:: JOB ITEM ::
Among the entries below, find the lines that hold the word "Stuttgart" and report them.

*** Opening of RECORDS SUPPLIED ***

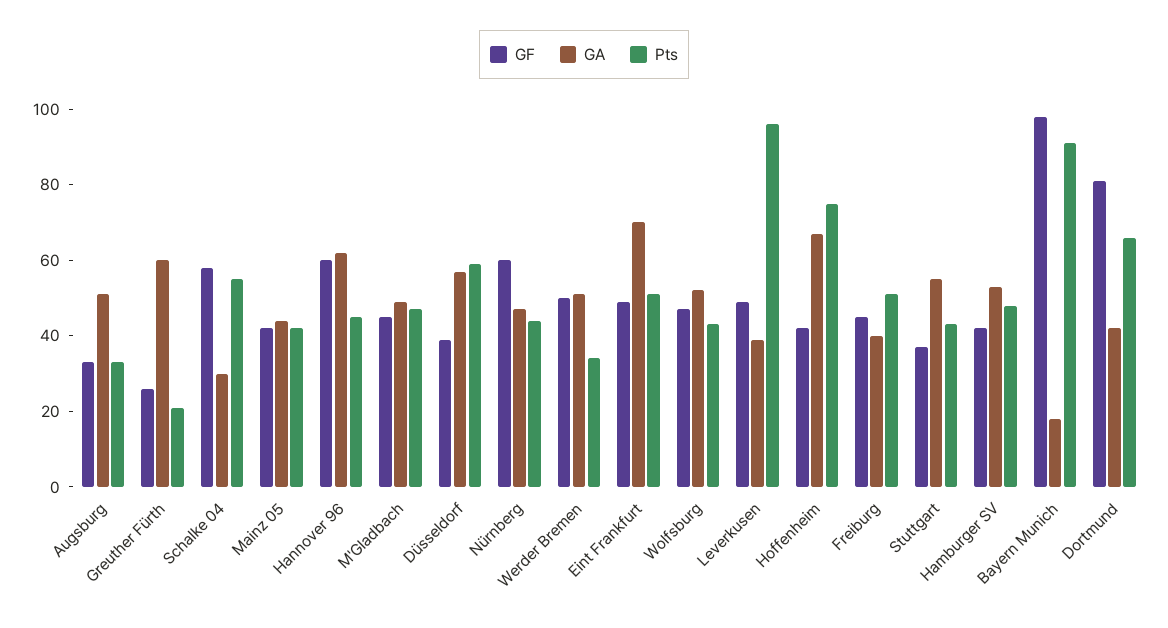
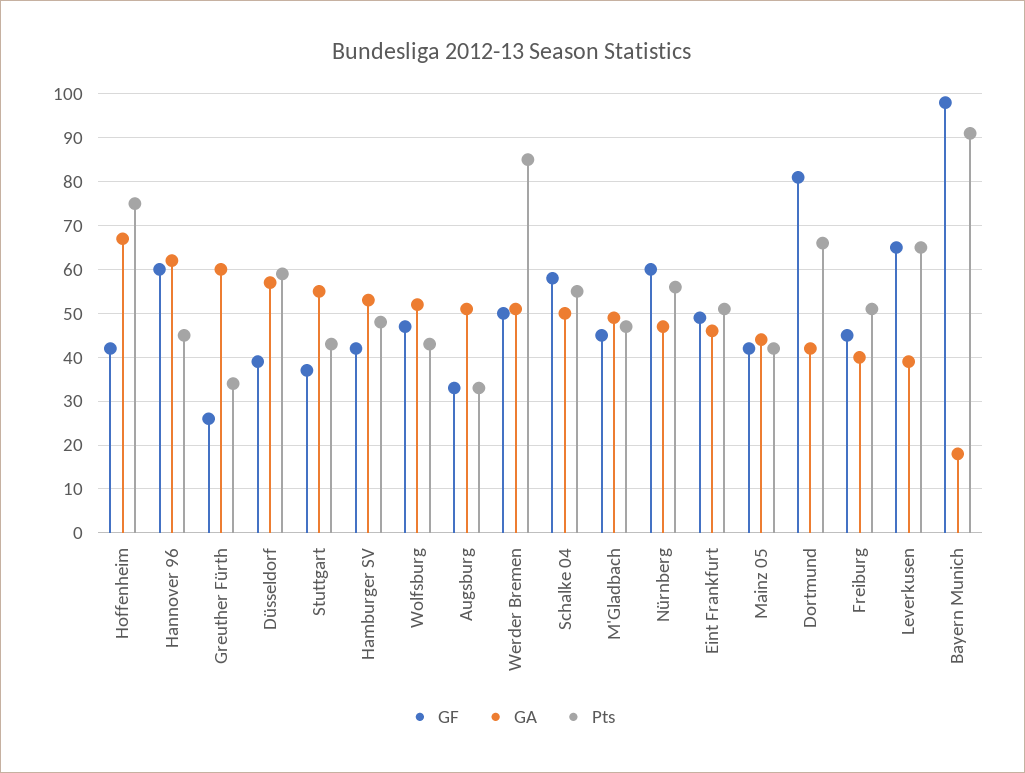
  {
    "GF": {
      "Augsburg": 35,
      "Greuther Fürth": 25,
      "Schalke 04": 60,
      "Mainz 05": 40,
      "Hannover 96": 60,
      "M'Gladbach": 45,
      "Düsseldorf": 40,
      "Nürnberg": 60,
      "Werder Bremen": 50,
      "Eint Frankfurt": 50,
      "Wolfsburg": 45,
-     "Leverkusen": 50,
+     "Leverkusen": 65,
      "Hoffenheim": 40,
      "Freiburg": 45,
      "Stuttgart": 35,
      "Hamburger SV": 40,
      "Bayern Munich": 100,
      "Dortmund": 80
    },
    "GA": {
      "Augsburg": 50,
      "Greuther Fürth": 60,
-     "Schalke 04": 30,
+     "Schalke 04": 50,
      "Mainz 05": 45,
      "Hannover 96": 60,
      "M'Gladbach": 50,
      "Düsseldorf": 55,
      "Nürnberg": 45,
      "Werder Bremen": 50,
-     "Eint Frankfurt": 70,
+     "Eint Frankfurt": 45,
      "Wolfsburg": 50,
      "Leverkusen": 40,
      "Hoffenheim": 65,
      "Freiburg": 40,
      "Stuttgart": 55,
      "Hamburger SV": 55,
      "Bayern Munich": 20,
      "Dortmund": 40
    },
    "Pts": {
      "Augsburg": 35,
-     "Greuther Fürth": 20,
+     "Greuther Fürth": 35,
      "Schalke 04": 55,
      "Mainz 05": 40,
      "Hannover 96": 45,
      "M'Gladbach": 45,
      "Düsseldorf": 60,
-     "Nürnberg": 45,
+     "Nürnberg": 55,
-     "Werder Bremen": 35,
+     "Werder Bremen": 85,
      "Eint Frankfurt": 50,
      "Wolfsburg": 45,
-     "Leverkusen": 95,
+     "Leverkusen": 65,
      "Hoffenheim": 75,
      "Freiburg": 50,
      "Stuttgart": 45,
      "Hamburger SV": 50,
      "Bayern Munich": 90,
      "Dortmund": 65
    }
  }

*** Close of RECORDS SUPPLIED ***

:: TASK OUTPUT ::
      "Stuttgart": 35,
      "Stuttgart": 55,
      "Stuttgart": 45,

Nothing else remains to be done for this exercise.